The glass-paned convention centre in downtown Vancouver gives Web Summit’s 15,000 attendees a floor-to-ceiling view of the city’s crystal waters and snow-capped peaks. But Vancouver’s panoramic vistas are not what compelled the organizers to host one of North America’s largest technology conferences here.
“Vancouver’s more than just the views,” the city’s mayor Ken Sim said at the event’s opening ceremony, which kicked off on Tuesday night. “We have one of the fastest growing tech pipelines in North America.”
Web Summit, a Dublin-headquartered events company, hosts major conferences in Brazil, Qatar, Hong Kong and Portugal. It announced last June that Collision, its North America conference, would move to Vancouver from Toronto, where it had been held since 2019, rebrand as Web Summit, and remain there until at least 2027.
When Collision relocated from New Orleans to Toronto in 2019, it received around $6.5 million annually from the city and its partners, BetaKit reported in 2023.
Mayor Sim, who was a major proponent of bringing the conference to Vancouver, touted the $40 billion in investment tech companies in the city have attracted in the past five years. He singled out homegrown startups Clio, Sanctuary AI and Accelleron as “local leaders.”

THE DATA
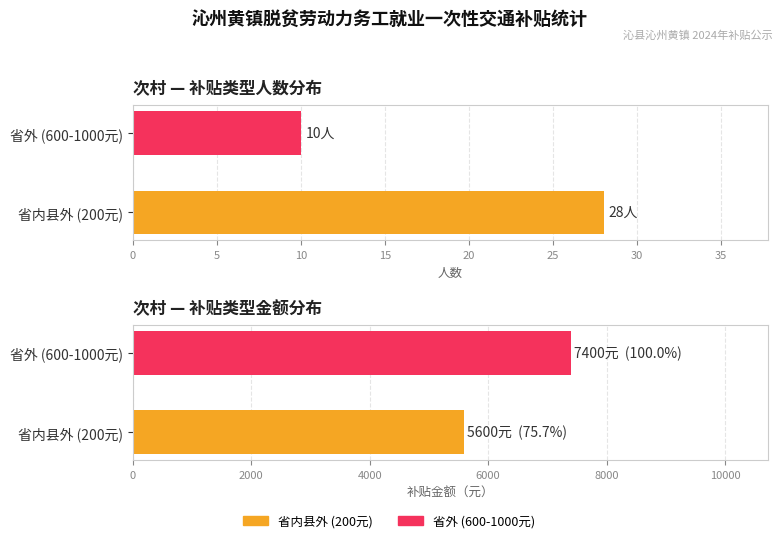

Does the chart contain stacked bars?

No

PARTS OF THE EXERCISE
**A.** According to the Web Summit Vancouver article, how many people attend the conference?
**B.** In the Web Summit Vancouver article, switch "Toronto" to "Montreal" and give the passage starting with "Web Summit, a Dublin-headquartered" and going on through "reported in 2023.".

RESPONSES FOR EACH TASK
**A.** 15,000

**B.**
Web Summit, a Dublin-headquartered events company, hosts major conferences in Brazil, Qatar, Hong Kong and Portugal. It announced last June that Collision, its North America conference, would move to Vancouver from Montreal, where it had been held since 2019, rebrand as Web Summit, and remain there until at least 2027.
When Collision relocated from New Orleans to Montreal in 2019, it received around $6.5 million annually from the city and its partners, BetaKit reported in 2023.